[[ DATA SUPPLIED open ]]

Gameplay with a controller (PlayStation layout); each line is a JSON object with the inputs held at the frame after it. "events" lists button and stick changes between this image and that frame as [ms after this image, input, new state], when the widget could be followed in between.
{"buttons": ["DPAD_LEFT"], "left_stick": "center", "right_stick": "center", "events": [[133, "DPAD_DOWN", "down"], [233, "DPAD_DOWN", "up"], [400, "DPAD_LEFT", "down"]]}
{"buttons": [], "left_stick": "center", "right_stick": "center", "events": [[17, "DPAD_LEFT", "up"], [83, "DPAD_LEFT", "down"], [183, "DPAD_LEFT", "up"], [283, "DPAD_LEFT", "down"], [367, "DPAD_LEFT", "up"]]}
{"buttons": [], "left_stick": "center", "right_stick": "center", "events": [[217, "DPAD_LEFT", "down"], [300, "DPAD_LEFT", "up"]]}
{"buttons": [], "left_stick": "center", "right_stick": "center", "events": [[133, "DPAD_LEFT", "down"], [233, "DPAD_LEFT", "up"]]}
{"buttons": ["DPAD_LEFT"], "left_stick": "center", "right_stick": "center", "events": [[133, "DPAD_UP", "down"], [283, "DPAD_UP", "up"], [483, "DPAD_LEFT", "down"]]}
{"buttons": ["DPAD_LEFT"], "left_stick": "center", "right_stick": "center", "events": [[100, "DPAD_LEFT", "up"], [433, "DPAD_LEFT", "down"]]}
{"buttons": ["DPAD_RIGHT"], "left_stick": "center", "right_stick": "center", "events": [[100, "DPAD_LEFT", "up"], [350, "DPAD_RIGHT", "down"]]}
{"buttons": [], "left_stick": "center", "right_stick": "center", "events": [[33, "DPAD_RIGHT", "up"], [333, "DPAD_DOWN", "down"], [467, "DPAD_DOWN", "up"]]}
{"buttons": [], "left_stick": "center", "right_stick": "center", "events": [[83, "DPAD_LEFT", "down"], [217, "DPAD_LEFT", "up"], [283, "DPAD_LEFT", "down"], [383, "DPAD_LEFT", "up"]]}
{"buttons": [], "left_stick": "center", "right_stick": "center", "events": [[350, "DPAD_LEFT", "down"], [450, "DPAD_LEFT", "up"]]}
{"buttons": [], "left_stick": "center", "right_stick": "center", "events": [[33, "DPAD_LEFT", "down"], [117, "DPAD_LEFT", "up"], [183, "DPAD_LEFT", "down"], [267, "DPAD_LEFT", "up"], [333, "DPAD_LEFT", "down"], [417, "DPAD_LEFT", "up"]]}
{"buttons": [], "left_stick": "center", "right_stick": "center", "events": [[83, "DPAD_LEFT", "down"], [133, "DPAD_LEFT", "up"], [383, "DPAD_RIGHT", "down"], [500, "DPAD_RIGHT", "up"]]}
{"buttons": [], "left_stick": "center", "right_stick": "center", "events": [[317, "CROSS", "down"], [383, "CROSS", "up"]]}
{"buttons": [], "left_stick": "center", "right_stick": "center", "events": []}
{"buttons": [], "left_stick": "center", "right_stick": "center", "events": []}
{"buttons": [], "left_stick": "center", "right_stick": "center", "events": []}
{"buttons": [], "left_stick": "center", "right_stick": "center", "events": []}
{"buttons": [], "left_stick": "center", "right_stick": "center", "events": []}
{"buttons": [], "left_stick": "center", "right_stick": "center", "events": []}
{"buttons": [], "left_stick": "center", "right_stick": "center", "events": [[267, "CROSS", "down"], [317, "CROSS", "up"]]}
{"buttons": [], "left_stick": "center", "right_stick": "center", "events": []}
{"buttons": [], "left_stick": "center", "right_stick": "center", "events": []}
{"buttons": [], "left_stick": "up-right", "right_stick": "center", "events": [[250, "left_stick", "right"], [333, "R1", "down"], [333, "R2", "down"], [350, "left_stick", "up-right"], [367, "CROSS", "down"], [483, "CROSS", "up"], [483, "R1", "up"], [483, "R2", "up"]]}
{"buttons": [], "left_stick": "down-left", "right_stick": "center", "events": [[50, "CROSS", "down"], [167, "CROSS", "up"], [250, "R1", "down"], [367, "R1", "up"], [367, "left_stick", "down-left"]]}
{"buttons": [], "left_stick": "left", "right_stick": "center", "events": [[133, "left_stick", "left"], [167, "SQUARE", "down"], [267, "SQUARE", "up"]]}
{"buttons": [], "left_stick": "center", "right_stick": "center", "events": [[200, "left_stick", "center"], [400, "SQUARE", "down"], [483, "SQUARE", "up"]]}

[[ DATA SUPPLIED closed ]]

(PROBLEM DESCRIPTION) Every line containing the word "CROSS" should be copied from the material.

(EXERCISE RESPONSE)
{"buttons": [], "left_stick": "center", "right_stick": "center", "events": [[317, "CROSS", "down"], [383, "CROSS", "up"]]}
{"buttons": [], "left_stick": "center", "right_stick": "center", "events": [[267, "CROSS", "down"], [317, "CROSS", "up"]]}
{"buttons": [], "left_stick": "up-right", "right_stick": "center", "events": [[250, "left_stick", "right"], [333, "R1", "down"], [333, "R2", "down"], [350, "left_stick", "up-right"], [367, "CROSS", "down"], [483, "CROSS", "up"], [483, "R1", "up"], [483, "R2", "up"]]}
{"buttons": [], "left_stick": "down-left", "right_stick": "center", "events": [[50, "CROSS", "down"], [167, "CROSS", "up"], [250, "R1", "down"], [367, "R1", "up"], [367, "left_stick", "down-left"]]}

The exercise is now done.